TRY IT → In the records below, the line with "tilt_deg: -4.1" opens the range and the line with "exposure_s: 1/160" closes it; print that range exactly and nothing else.

*** Opening DATA EXCERPTS ***

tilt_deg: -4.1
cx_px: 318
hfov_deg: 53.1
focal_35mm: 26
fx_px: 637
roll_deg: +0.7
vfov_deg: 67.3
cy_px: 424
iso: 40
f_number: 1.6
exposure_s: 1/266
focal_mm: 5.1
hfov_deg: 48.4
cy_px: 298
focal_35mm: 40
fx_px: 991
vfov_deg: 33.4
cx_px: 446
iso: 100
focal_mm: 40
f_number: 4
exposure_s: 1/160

*** Closing DATA EXCERPTS ***
*** Opening DATA EXCERPTS ***

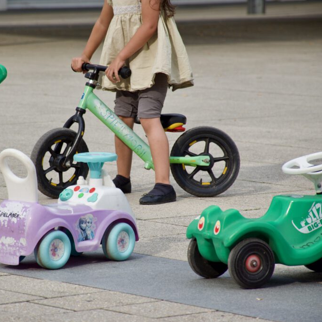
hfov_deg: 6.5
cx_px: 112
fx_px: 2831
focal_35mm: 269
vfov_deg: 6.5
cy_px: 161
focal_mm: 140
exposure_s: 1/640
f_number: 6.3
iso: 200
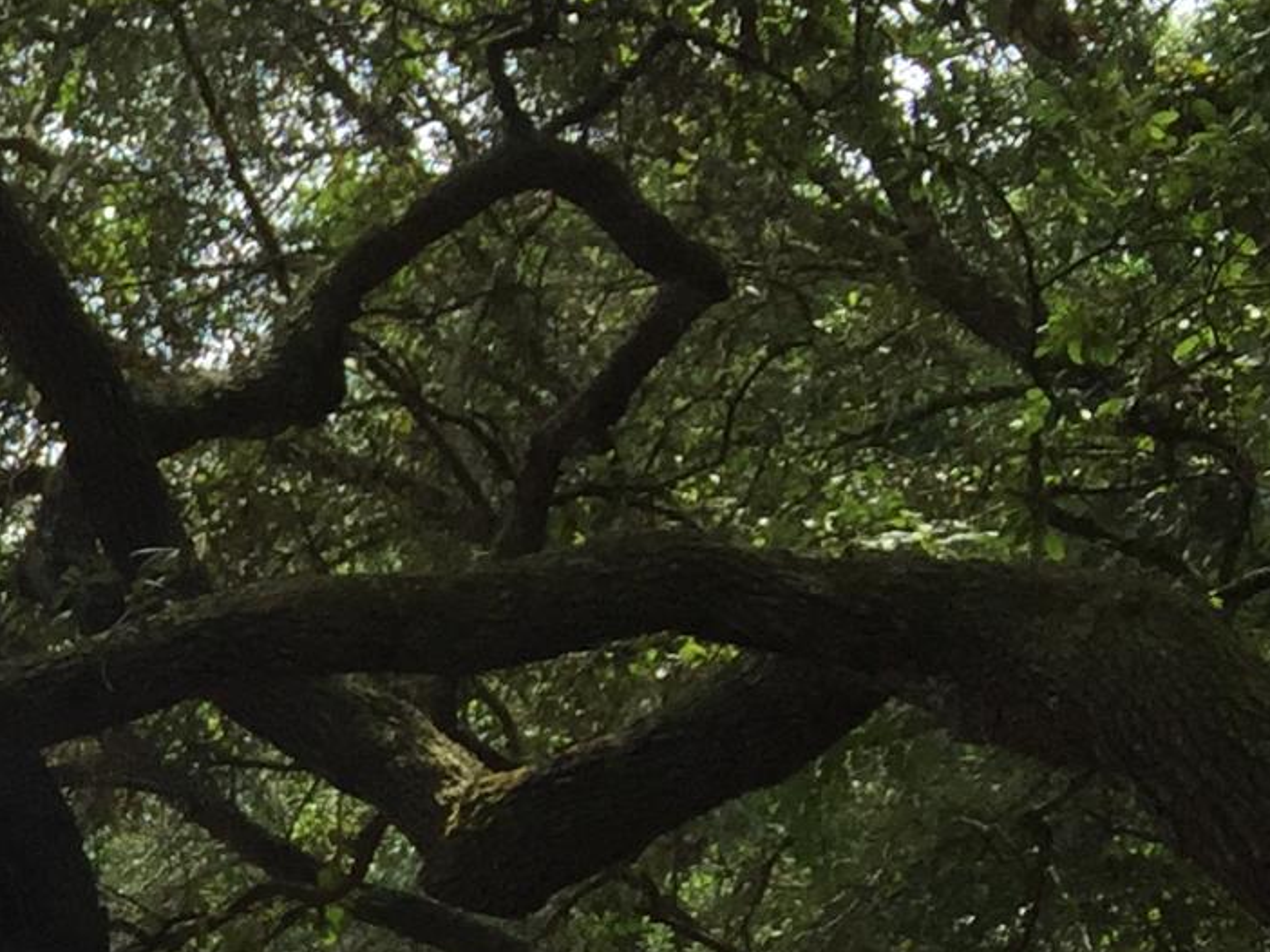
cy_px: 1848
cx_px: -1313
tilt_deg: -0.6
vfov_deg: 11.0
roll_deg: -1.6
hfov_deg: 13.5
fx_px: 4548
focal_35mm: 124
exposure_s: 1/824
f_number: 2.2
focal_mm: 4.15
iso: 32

*** Closing DATA EXCERPTS ***

RESPONSE BOX →
tilt_deg: -4.1
cx_px: 318
hfov_deg: 53.1
focal_35mm: 26
fx_px: 637
roll_deg: +0.7
vfov_deg: 67.3
cy_px: 424
iso: 40
f_number: 1.6
exposure_s: 1/266
focal_mm: 5.1
hfov_deg: 48.4
cy_px: 298
focal_35mm: 40
fx_px: 991
vfov_deg: 33.4
cx_px: 446
iso: 100
focal_mm: 40
f_number: 4
exposure_s: 1/160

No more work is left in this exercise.